The role and RAD-dependent regulation of p27KIP1 in MC migration may be clinically relevant, since p27KIP1 is tightly regulated in glomerular disease. Therefore, we further investigated, whether p27KIP1 levels are changed during RAD therapy in anti-Thy1 nephritis in vivo. Neither by determination of the percentage of p27KIP1-positive cells per glomerular cross section nor by Western blot analysis of glomerular extracts, any RAD-dependent regulation of p27KIP1 was found in anti-Thy1 nephritis, despite a marked effect on MC migration and on the phosphorylation of the p70S6 kinase as another RAD signaling target. Nevertheless, this lack of p27KIP1 regulation in glomeruli from anti-Thy1 nephritic rats does not completely rule out a role for p27KIP1 in MC migration nor in RAD-induced prevention of MC migration. For the interpretation of the unchanged p27KIP1 in vivo, it has to be considered that our ‘glomerular’ data reflect regulation of p27KIP1 in all different cell populations (inflammatory cells, endothelial cells, podocytes and MC), while only regulation for the repopulating mesangial fraction of glomerular cells is relevant. Alternatively, it is interesting that in cultured wt-MMC, higher RAD doses (50–100 nM) were much less potent to prevent growth factor stimulated suppression of p27KIP1 compared to lower doses around 10–20 nM (Figure 2) and its effects on MC migration became partially p27KIP1 independent. This phenomenon in MC has also been found in vascular smooth muscle cells.26 Although in vivo and in vitro doses are difficult to compare, the in vivo dose of 3 mg/kg bw (and loading doses) RAD is certainly considered to be high. Nevertheless, in this specific in vivo experiment, p70S6k phosphorylation, but not expression as a classical RAD-signal transduction target was inhibited suggesting p27KIP1-independent pathways in this model.

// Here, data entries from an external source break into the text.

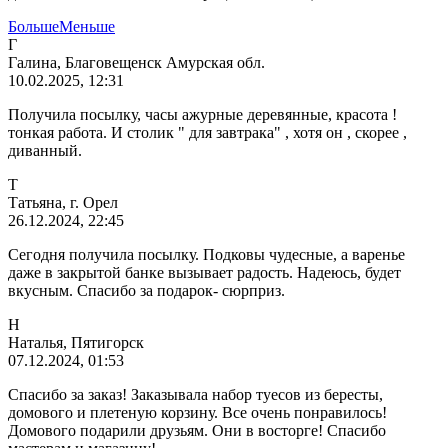
Больше
Меньше
Г
Галина, Благовещенск Амурская обл.
10.02.2025, 12:31
Получила посылку, часы ажурные деревянные, красота !
тонкая работа. И столик " для завтрака" , хотя он , скорее ,
диванный.
Т
Татьяна, г. Орел
26.12.2024, 22:45
Сегодня получила посылку. Подковы чудесные, а варенье
даже в закрытой банке вызывает радость. Надеюсь, будет
вкусным. Спасибо за подарок- сюрприз.
Н
Наталья, Пятигорск
07.12.2024, 01:53
Спасибо за заказ! Заказывала набор туесов из бересты,
домового и плетеную корзину. Все очень понравилось!
Домового подарили друзьям. Они в восторге! Спасибо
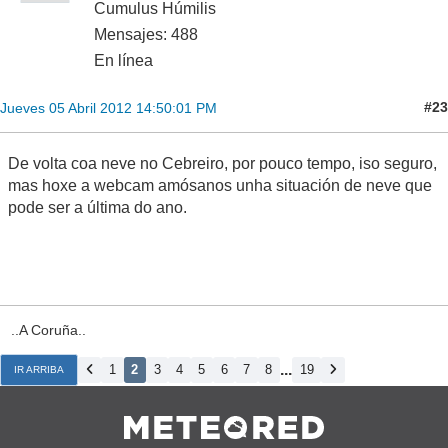
Cumulus Húmilis
Mensajes: 488
En línea
#23
Jueves 05 Abril 2012 14:50:01 PM
De volta coa neve no Cebreiro, por pouco tempo, iso seguro,
mas hoxe a webcam amósanos unha situación de neve que
pode ser a última do ano.
..A Coruña..
...
1
2
3
4
5
6
7
8
19
IR ARRIBA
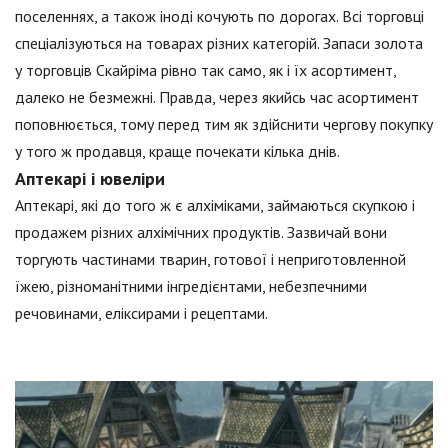
поселеннях, а також іноді кочують по дорогах. Всі торговці
спеціалізуються на товарах різних категорій. Запаси золота
у торговців Скайріма рівно так само, як і їх асортимент,
далеко не безмежні. Правда, через якийсь час асортимент
поповнюється, тому перед тим як здійснити чергову покупку
у того ж продавця, краще почекати кілька днів.
Аптекарі і ювеліри
Аптекарі, які до того ж є алхіміками, займаються скупкою і
продажем різних алхімічних продуктів. Зазвичай вони
торгують частинами тварин, готової і неприготовленной
їжею, різноманітними інгредієнтами, небезпечними
речовинами, еліксирами і рецептами.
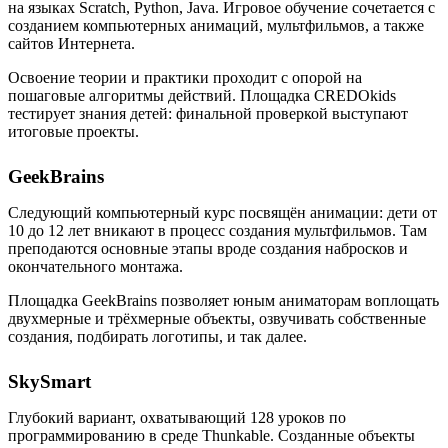
на языках Scratch, Python, Java. Игровое обучение сочетается с
созданием компьютерных анимаций, мультфильмов, а также
сайтов Интернета.
Освоение теории и практики проходит с опорой на
пошаговые алгоритмы действий. Площадка CREDOkids
тестирует знания детей: финальной проверкой выступают
итоговые проекты.
GeekBrains
Следующий компьютерный курс посвящён анимации: дети от
10 до 12 лет вникают в процесс создания мультфильмов. Там
преподаются основные этапы вроде создания набросков и
окончательного монтажа.
Площадка GeekBrains позволяет юным аниматорам воплощать
двухмерные и трёхмерные объекты, озвучивать собственные
создания, подбирать логотипы, и так далее.
SkySmart
Глубокий вариант, охватывающий 128 уроков по
программированию в среде Thunkable. Созданные объекты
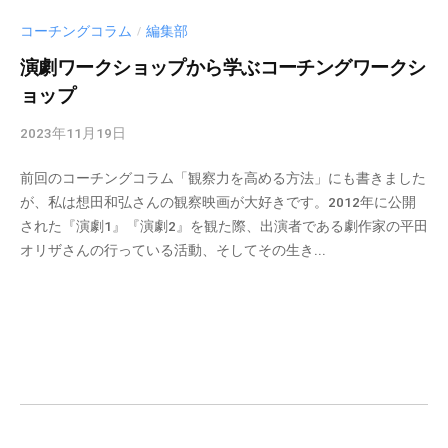
ガ
事
コーチングコラム
編集部
）
/
を
演劇ワークショップから学ぶコーチングワークシ
中
ョップ
心
に
2023年11月19日
b
、
y
イ
前回のコーチングコラム「観察力を高める方法」にも書きました
c
ン
が、私は想田和弘さんの観察映画が大好きです。2012年に公開
m
フ
された『演劇1』『演劇2』を観た際、出演者である劇作家の平田
_
ォ
オリザさんの行っている活動、そしてその生き...
a
グ
d
ラ
m
フ
i
ィ
n
ッ
ク
や
セ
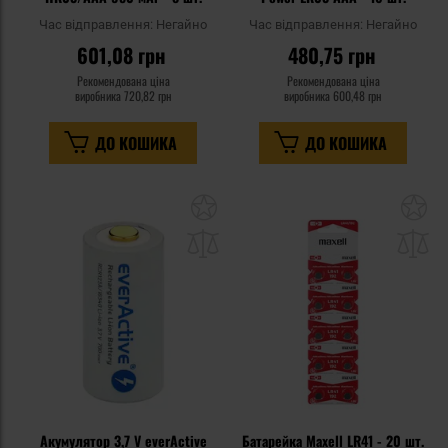
Час відправлення:
Негайно
Час відправлення:
Негайно
601,08 грн
480,75 грн
Рекомендована ціна
Рекомендована ціна
виробника
720,82 грн
виробника
600,48 грн
ДО КОШИКА
ДО КОШИКА
Додати
До
до
д
списку
сп
уподобань
уп
Акумулятор 3,7 V everActive
Батарейка Maxell LR41 - 20 шт.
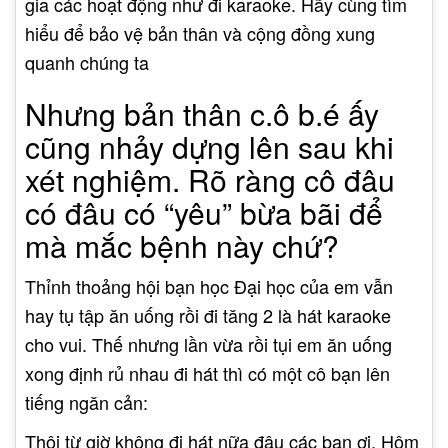
gia các hoạt động như đi karaoke. Hãy cùng tìm
hiểu để bảo vệ bản thân và cộng đồng xung
quanh chúng ta
Nhưng bản thân c.ô b.é ấy
cũng nhảy dựng lên sau khi
xét nghiệm. Rõ ràng cô đâu
có đâu có “yêu” bừa bãi để
mà mắc bệnh này chứ?
Thỉnh thoảng hội bạn học Đại học của em vẫn
hay tụ tập ăn uống rồi đi tăng 2 là hát karaoke
cho vui. Thế nhưng lần vừa rồi tụi em ăn uống
xong định rủ nhau đi hát thì có một cô bạn lên
tiếng ngăn cản:
Thôi từ giờ không đi hát nữa đâu các bạn ơi. Hôm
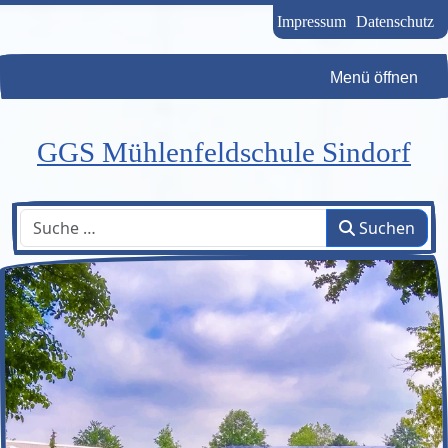
Impressum
Datenschutz
Menü öffnen
GGS Mühlenfeldschule Sindorf
Suchen
Suchen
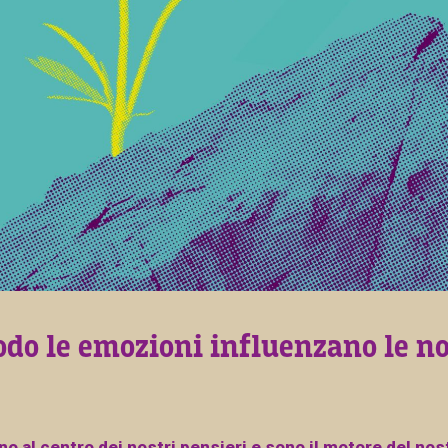
odo le emozioni influenzano le no
o al centro dei nostri pensieri e sono il motore del nost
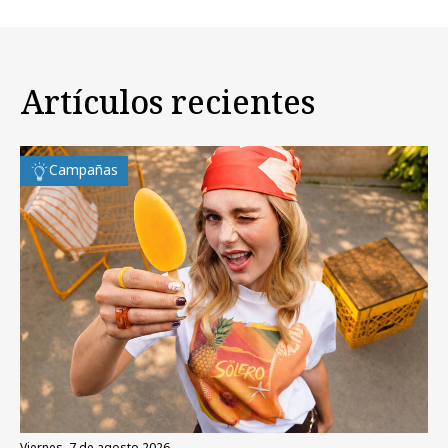
Artículos recientes
Campañas
viernes, 7 de agosto 2026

In conclusion, our results demonstrate that the immunosuppressant RAD dramatically inhibits MC migration in vitro and in vivo, which may be highly relevant for the inhibition of the glomerular healing process after severe mesangiolysis. Our in vitro results demonstrate that RAD-induced inhibition of MC migration is partially mediated by the CDK-inhibitor p27KIP1, but not p21CIP1. Further specific blocking and overexpressing studies have to still define the role for p27KIP1 in MC migration and in RAD-induced prevention of MC migration.